* [Selected passage]:
# Retention Phone No.



## bobojay (Dec 3, 2003)

I've looked several times on this forum, but anybody got the DirecTV customer retention phone number? Thanks!


----------



## phox_mulder (Feb 23, 2006)

This thread
http://www.tivocommunity.com/tivo-vb/showthread.php?p=3941549

post #49 I believe.

phox


----------



## Wirelezz (Jan 27, 2006)

phox_mulder said:


> This thread
> http://www.tivocommunity.com/tivo-vb/showthread.php?p=3941549
> 
> post #49 I believe.


Ah, post #49. Oh 'ya that one was mine... Daja vu!  
At any rate, here's that retention # again: 
800-824-9081


----------



## bobojay (Dec 3, 2003)

Thanks muchly! guys...........


----------



## ebockelman (Jul 12, 2001)

bobojay said:


> I've looked several times on this forum, but anybody got the DirecTV customer retention phone number? Thanks!


Google indexes this forum quite well. Seaching for "directv retention number" yields it immediately - even in the search results summary.

[Lines of data]
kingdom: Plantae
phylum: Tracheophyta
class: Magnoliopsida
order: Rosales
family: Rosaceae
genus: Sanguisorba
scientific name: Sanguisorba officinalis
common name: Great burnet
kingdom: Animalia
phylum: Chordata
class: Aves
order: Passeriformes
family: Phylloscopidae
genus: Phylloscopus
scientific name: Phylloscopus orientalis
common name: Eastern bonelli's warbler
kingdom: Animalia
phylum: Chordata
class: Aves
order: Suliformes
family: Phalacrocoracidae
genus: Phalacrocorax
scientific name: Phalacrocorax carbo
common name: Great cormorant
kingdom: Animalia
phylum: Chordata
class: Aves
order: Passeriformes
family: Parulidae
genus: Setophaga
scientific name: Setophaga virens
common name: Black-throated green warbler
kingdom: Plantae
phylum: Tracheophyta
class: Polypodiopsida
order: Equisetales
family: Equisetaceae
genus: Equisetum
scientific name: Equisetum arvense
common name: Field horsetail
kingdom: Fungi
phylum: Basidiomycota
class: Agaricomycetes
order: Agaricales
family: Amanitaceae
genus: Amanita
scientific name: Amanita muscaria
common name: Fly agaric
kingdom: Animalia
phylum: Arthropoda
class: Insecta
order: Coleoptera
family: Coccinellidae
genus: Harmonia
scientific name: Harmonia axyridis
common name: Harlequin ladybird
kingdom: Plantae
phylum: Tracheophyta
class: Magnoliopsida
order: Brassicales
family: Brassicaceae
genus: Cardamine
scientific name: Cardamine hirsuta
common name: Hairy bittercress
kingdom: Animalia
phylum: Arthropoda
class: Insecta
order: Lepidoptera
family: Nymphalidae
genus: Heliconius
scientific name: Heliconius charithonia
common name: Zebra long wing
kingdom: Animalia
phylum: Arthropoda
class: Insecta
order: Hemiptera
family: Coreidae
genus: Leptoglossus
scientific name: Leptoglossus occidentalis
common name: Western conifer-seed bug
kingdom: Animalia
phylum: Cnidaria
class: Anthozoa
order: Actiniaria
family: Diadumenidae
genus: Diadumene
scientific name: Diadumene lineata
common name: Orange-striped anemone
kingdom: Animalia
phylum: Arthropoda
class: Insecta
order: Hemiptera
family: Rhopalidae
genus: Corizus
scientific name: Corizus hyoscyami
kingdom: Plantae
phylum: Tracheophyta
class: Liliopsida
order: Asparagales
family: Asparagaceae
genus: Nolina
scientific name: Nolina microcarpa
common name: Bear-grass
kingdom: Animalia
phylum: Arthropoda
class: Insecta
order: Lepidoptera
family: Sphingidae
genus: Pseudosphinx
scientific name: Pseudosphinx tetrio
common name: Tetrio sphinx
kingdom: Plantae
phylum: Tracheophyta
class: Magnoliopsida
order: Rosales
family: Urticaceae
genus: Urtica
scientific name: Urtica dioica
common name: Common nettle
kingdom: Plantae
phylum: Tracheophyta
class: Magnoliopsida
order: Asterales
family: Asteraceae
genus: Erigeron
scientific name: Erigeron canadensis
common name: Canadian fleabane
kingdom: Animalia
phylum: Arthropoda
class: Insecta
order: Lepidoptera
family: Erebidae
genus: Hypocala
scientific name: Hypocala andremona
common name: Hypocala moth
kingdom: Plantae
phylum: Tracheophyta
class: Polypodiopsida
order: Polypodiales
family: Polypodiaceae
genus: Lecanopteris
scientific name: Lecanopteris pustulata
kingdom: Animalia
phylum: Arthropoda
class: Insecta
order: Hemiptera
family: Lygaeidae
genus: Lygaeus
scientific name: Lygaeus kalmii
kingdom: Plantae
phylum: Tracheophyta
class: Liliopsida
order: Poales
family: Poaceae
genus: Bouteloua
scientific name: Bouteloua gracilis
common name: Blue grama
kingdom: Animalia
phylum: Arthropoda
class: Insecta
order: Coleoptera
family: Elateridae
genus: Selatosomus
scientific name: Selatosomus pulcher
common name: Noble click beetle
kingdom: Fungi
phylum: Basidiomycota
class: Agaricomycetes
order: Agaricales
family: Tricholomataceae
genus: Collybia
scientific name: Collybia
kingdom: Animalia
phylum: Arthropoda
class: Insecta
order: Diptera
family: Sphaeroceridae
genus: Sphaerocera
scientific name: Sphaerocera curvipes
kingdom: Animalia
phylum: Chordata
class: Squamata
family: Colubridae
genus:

* [Tasks to carry out]:
a) Please rewrite the paragraph in the DirecTV forum thread that begins "Google indexes this forum quite well" more briefly, keeping its main facts.
b) From the DirecTV forum thread, return the passage starting with "## Wirelezz (Jan" and going on through "mine... Daja vu!".
c) Carry the DirecTV forum thread further, continuing on from its last post.

* [Answers to the exercise]:
a) Google indexes the forum well, so searching for "directv retention number" turns up the number right away, even in the search results summary.

b)
## Wirelezz (Jan 27, 2006)

phox_mulder said:


> This thread
> http://www.tivocommunity.com/tivo-vb/showthread.php?p=3941549
> 
> post #49 I believe.


Ah, post #49. Oh 'ya that one was mine... Daja vu!

c)
----------



## bobojay (Dec 3, 2003)

ebockelman said:


> Google indexes this forum quite well. Seaching for "directv retention number" yields it immediately - even in the search results summary.


I never thought of doing a search....DUH!!!!


----------



## Guindalf (Jun 13, 2001)

bobojay said:


> I never thought of doing a search....DUH!!!!


You and a HUGE number of other posters!!


----------



## DPMGR39 (May 21, 2005)

If you call a regular CSR, they will gladly transfer you to retention if you ask. I have done this several times lately as I have been working to get a problem resolved.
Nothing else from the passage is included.